CONJUNTO DE TAREFAS:
**A)** No excerto sobre a infância, o que se via pela janela de casa?
**B)** Enumere todas as coisas que, segundo o excerto sobre a infância, faltavam em casa, isto é, as que vêm depois de «sem».
**C)** Prossiga o excerto sobre a infância a partir da última frase apresentada.

Lembro-me da
monotonia de estar fechado em casa, sem ninguém, sem uma festinha, sem o
consolo de mãe… eram horas infinitas para ali sozinho. Talvez por isso tenha
sido um chorão, que não se sentia no banho linguístico, porque não estava
dentro do estádio de palavras-frases. Os meus pais e os meus dois irmãos mais
velhos nunca conseguiram datar, ou ouvir, com certeza, o aparecimento das
minhas primeiras palavras significativas. Nunca tive aquela família paciente,
aquele círculo familiar! Porque eu nasci no mundo de “cegos e surdos”.
Enquanto fechado, olhava por detrás dos vidros da janela -
com vista para o campanário da torre da igreja do Alto da Ajuda -, e lá estava
o galo. Um galo que representava um novo dia. E imaginava…
Imaginava dois seres… uma mulher e um homem, ali, juntinho
ao galo, numa pura representação do amor.
Na minha imaginação, este galo e estes seres
transportavam-me para um mundo mítico, que eu não conhecia e que, sem conseguir
perceber por que motivo, me parecia cada vez mais atraente.

DADOS FORNECIDOS:
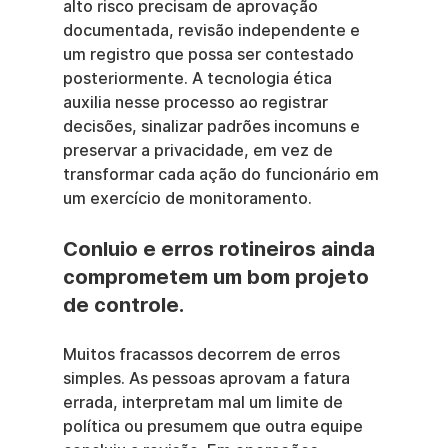
alto risco precisam de aprovação 
documentada, revisão independente e 
um registro que possa ser contestado 
posteriormente. A tecnologia ética 
auxilia nesse processo ao registrar 
decisões, sinalizar padrões incomuns e 
preservar a privacidade, em vez de 
transformar cada ação do funcionário em 
um exercício de monitoramento.
Conluio e erros rotineiros ainda 
comprometem um bom projeto 
de controle.
Muitos fracassos decorrem de erros 
simples. As pessoas aprovam a fatura 
errada, interpretam mal um limite de 
política ou presumem que outra equipe 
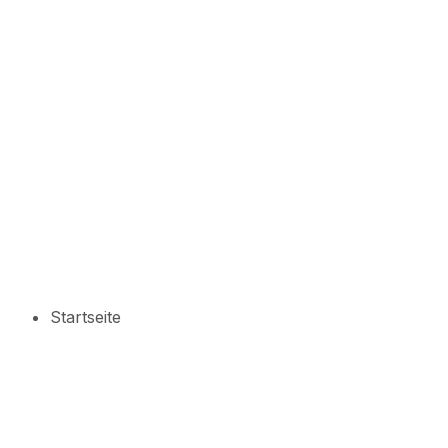
Startseite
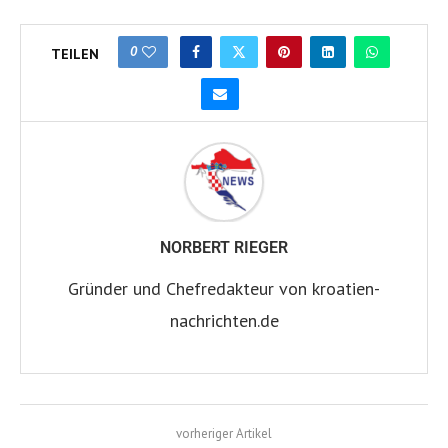
0
TEILEN
NORBERT RIEGER
Gründer und Chefredakteur von kroatien-
nachrichten.de
vorheriger Artikel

RESPOSTAS POR TAREFA:
**A)** O campanário da torre da igreja do Alto da Ajuda, onde estava o galo.

**B)** Ninguém; uma festinha; o consolo de mãe.

**C)**
Fechava os olhos e
insistia nos ambientes mais ocultos, e comecei a perceber o porquê do fascínio
repentino e crescente que me inundava a mente. Sentia-me muito feliz com a
minha imaginação, com o poder da mente.
Foi assim que comecei
a utilizar a mente para gerar uma energia negativa/positiva, para transportar o
eu e transformar o pensamento em dor. Bastava eu pensar em dores de cabeça,
febre ou ataques de tosse para, repentinamente, me aparecerem esses sintomas.
Tudo isto para atrair a atenção e conseguir uma semana do calor da minha mãe.